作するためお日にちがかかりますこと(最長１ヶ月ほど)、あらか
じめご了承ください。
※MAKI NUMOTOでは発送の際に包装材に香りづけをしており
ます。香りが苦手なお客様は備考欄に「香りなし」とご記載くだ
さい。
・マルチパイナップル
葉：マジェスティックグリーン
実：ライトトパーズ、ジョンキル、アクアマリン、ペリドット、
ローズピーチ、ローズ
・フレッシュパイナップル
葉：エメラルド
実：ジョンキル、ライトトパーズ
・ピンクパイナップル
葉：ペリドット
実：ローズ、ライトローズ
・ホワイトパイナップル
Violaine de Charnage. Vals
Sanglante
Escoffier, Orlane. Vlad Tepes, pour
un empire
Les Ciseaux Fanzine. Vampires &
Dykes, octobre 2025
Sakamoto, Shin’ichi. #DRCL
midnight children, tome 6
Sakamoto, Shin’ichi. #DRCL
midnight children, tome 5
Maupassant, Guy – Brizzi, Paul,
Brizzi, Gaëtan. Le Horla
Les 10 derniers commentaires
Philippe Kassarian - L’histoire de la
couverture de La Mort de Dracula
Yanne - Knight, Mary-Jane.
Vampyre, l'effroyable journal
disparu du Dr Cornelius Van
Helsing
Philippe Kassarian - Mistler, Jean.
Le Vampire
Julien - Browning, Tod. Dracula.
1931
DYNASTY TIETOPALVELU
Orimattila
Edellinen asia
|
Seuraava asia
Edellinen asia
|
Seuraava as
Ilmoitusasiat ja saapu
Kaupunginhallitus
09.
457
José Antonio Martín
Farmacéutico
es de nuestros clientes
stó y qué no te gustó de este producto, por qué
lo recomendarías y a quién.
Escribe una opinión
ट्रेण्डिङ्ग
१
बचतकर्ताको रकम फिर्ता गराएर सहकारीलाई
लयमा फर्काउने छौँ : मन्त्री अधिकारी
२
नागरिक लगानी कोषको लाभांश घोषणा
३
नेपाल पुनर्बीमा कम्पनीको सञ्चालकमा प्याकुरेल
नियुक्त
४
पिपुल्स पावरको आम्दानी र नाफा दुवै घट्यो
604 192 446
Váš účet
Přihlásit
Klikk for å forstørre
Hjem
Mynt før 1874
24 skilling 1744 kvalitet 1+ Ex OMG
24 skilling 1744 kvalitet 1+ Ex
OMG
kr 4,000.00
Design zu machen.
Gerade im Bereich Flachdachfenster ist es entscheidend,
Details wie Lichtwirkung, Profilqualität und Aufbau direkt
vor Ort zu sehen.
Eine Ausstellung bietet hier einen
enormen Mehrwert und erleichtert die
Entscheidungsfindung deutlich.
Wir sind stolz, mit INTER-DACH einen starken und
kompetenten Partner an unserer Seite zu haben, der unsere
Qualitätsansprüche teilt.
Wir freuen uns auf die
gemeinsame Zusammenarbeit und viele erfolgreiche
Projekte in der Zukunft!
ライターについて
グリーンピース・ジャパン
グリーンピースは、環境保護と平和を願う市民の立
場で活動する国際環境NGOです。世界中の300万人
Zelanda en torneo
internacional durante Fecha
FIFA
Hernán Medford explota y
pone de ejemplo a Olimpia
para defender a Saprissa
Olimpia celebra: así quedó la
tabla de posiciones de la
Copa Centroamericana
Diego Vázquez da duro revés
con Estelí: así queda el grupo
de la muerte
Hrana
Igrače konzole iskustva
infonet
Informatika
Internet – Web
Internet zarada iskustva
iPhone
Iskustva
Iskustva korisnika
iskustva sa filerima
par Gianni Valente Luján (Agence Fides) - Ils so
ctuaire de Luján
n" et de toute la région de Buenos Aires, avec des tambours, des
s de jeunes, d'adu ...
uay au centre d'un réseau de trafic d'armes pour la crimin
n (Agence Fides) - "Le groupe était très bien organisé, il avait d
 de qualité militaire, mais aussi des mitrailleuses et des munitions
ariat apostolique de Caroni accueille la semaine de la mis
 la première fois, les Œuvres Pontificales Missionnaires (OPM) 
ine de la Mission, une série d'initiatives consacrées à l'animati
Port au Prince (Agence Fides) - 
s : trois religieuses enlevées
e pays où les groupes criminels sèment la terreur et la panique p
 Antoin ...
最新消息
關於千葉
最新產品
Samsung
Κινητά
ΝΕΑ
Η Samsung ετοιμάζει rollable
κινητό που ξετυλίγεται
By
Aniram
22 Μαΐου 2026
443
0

....................

### The problem
Transcribe all of the data above line by line, keeping every character, language, and line break unchanged.

### Problem solution
作するためお日にちがかかりますこと(最長１ヶ月ほど)、あらか
じめご了承ください。
※MAKI NUMOTOでは発送の際に包装材に香りづけをしており
ます。香りが苦手なお客様は備考欄に「香りなし」とご記載くだ
さい。
・マルチパイナップル
葉：マジェスティックグリーン
実：ライトトパーズ、ジョンキル、アクアマリン、ペリドット、
ローズピーチ、ローズ
・フレッシュパイナップル
葉：エメラルド
実：ジョンキル、ライトトパーズ
・ピンクパイナップル
葉：ペリドット
実：ローズ、ライトローズ
・ホワイトパイナップル
Violaine de Charnage. Vals
Sanglante
Escoffier, Orlane. Vlad Tepes, pour
un empire
Les Ciseaux Fanzine. Vampires &
Dykes, octobre 2025
Sakamoto, Shin’ichi. #DRCL
midnight children, tome 6
Sakamoto, Shin’ichi. #DRCL
midnight children, tome 5
Maupassant, Guy – Brizzi, Paul,
Brizzi, Gaëtan. Le Horla
Les 10 derniers commentaires
Philippe Kassarian - L’histoire de la
couverture de La Mort de Dracula
Yanne - Knight, Mary-Jane.
Vampyre, l'effroyable journal
disparu du Dr Cornelius Van
Helsing
Philippe Kassarian - Mistler, Jean.
Le Vampire
Julien - Browning, Tod. Dracula.
1931
DYNASTY TIETOPALVELU
Orimattila
Edellinen asia
|
Seuraava asia
Edellinen asia
|
Seuraava as
Ilmoitusasiat ja saapu
Kaupunginhallitus
09.
457
José Antonio Martín
Farmacéutico
es de nuestros clientes
stó y qué no te gustó de este producto, por qué
lo recomendarías y a quién.
Escribe una opinión
ट्रेण्डिङ्ग
१
बचतकर्ताको रकम फिर्ता गराएर सहकारीलाई
लयमा फर्काउने छौँ : मन्त्री अधिकारी
२
नागरिक लगानी कोषको लाभांश घोषणा
३
नेपाल पुनर्बीमा कम्पनीको सञ्चालकमा प्याकुरेल
नियुक्त
४
पिपुल्स पावरको आम्दानी र नाफा दुवै घट्यो
604 192 446
Váš účet
Přihlásit
Klikk for å forstørre
Hjem
Mynt før 1874
24 skilling 1744 kvalitet 1+ Ex OMG
24 skilling 1744 kvalitet 1+ Ex
OMG
kr 4,000.00
Design zu machen.
Gerade im Bereich Flachdachfenster ist es entscheidend,
Details wie Lichtwirkung, Profilqualität und Aufbau direkt
vor Ort zu sehen.
Eine Ausstellung bietet hier einen
enormen Mehrwert und erleichtert die
Entscheidungsfindung deutlich.
Wir sind stolz, mit INTER-DACH einen starken und
kompetenten Partner an unserer Seite zu haben, der unsere
Qualitätsansprüche teilt.
Wir freuen uns auf die
gemeinsame Zusammenarbeit und viele erfolgreiche
Projekte in der Zukunft!
ライターについて
グリーンピース・ジャパン
グリーンピースは、環境保護と平和を願う市民の立
場で活動する国際環境NGOです。世界中の300万人
Zelanda en torneo
internacional durante Fecha
FIFA
Hernán Medford explota y
pone de ejemplo a Olimpia
para defender a Saprissa
Olimpia celebra: así quedó la
tabla de posiciones de la
Copa Centroamericana
Diego Vázquez da duro revés
con Estelí: así queda el grupo
de la muerte
Hrana
Igrače konzole iskustva
infonet
Informatika
Internet – Web
Internet zarada iskustva
iPhone
Iskustva
Iskustva korisnika
iskustva sa filerima
par Gianni Valente Luján (Agence Fides) - Ils so
ctuaire de Luján
n" et de toute la région de Buenos Aires, avec des tambours, des
s de jeunes, d'adu ...
uay au centre d'un réseau de trafic d'armes pour la crimin
n (Agence Fides) - "Le groupe était très bien organisé, il avait d
 de qualité militaire, mais aussi des mitrailleuses et des munitions
ariat apostolique de Caroni accueille la semaine de la mis
 la première fois, les Œuvres Pontificales Missionnaires (OPM) 
ine de la Mission, une série d'initiatives consacrées à l'animati
Port au Prince (Agence Fides) - 
s : trois religieuses enlevées
e pays où les groupes criminels sèment la terreur et la panique p
 Antoin ...
最新消息
關於千葉
最新產品
Samsung
Κινητά
ΝΕΑ
Η Samsung ετοιμάζει rollable
κινητό που ξετυλίγεται
By
Aniram
22 Μαΐου 2026
443
0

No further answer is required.